Conway attributed Killer Croc's endurance as an A-list Batman villain to "Batman: The Animated Series," which redesigned Croc to be less reptilian. Most Batman stories since have done the opposite. Conway's Croc was a gangster who hid his skin condition with a trenchcoat, but he's gradually been depicted more as a cannibalistic monster.
In the video game "Batman: Arkham Asylum," Croc (Steve Blum) is 11-feet tall and downright beastly. One mission, where Batman must venture into Croc's sewer lair, is out of a survival horror game; Croc can jump out of the water anytime and he's too strong to fight directly. If iterations like "Arkham Asylum" amp up Croc's monstrousness so he's basically no longer human, "Earth One" and "Absolute" Killer Croc remind us a person looking scary doesn't mean they're evil.
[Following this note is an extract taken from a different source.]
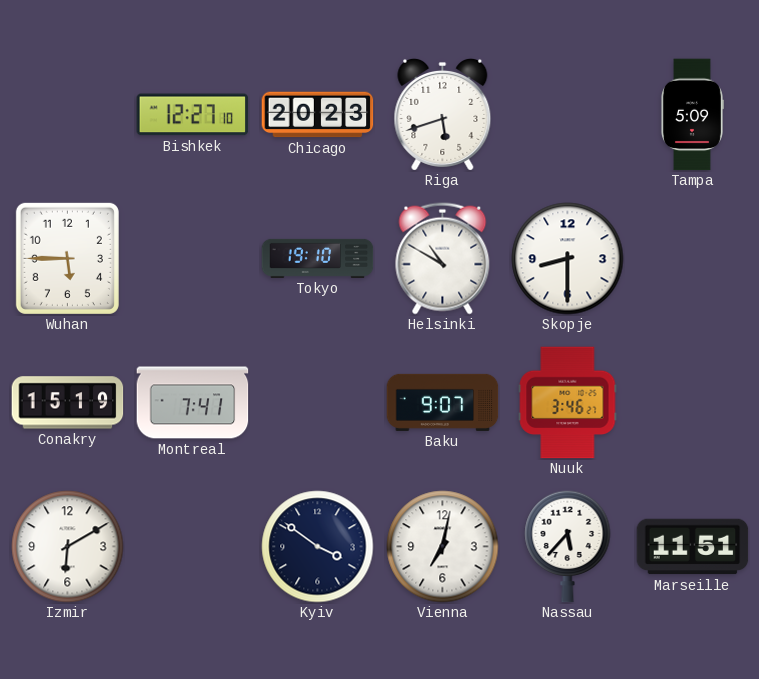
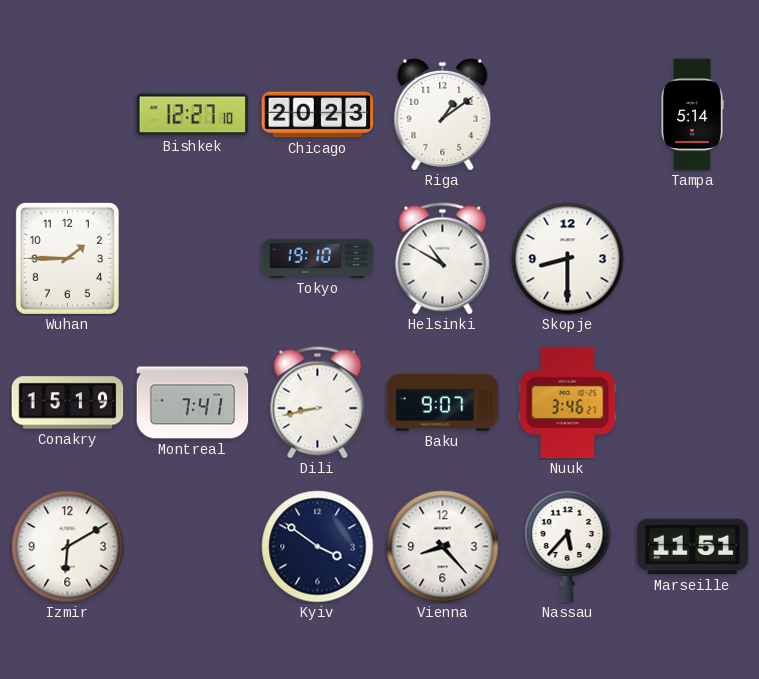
Riga: 5:42 -> 1:09
Tampa: 5:09 -> 5:14
Wuhan: 5:45 -> 1:45
Dili: none -> 8:43
Vienna: 7:02 -> 8:23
2022's "The Batman" pulls a bit from "Batman: Earth One" — Robert Pattinson's Batman isn't a mega-competent detective, like how "Earth One" gave Batman a vigilante learning curve. In both "The Batman" and "Earth One," Bruce Wayne is also descended from the Arkham family on his mother's side. Since "The Batman" ended with Gotham City flooded, the ideal environment for a crocodile, perhaps writer-director Matt Reeves can add a sympathetic Killer Croc to "The Batman Part II."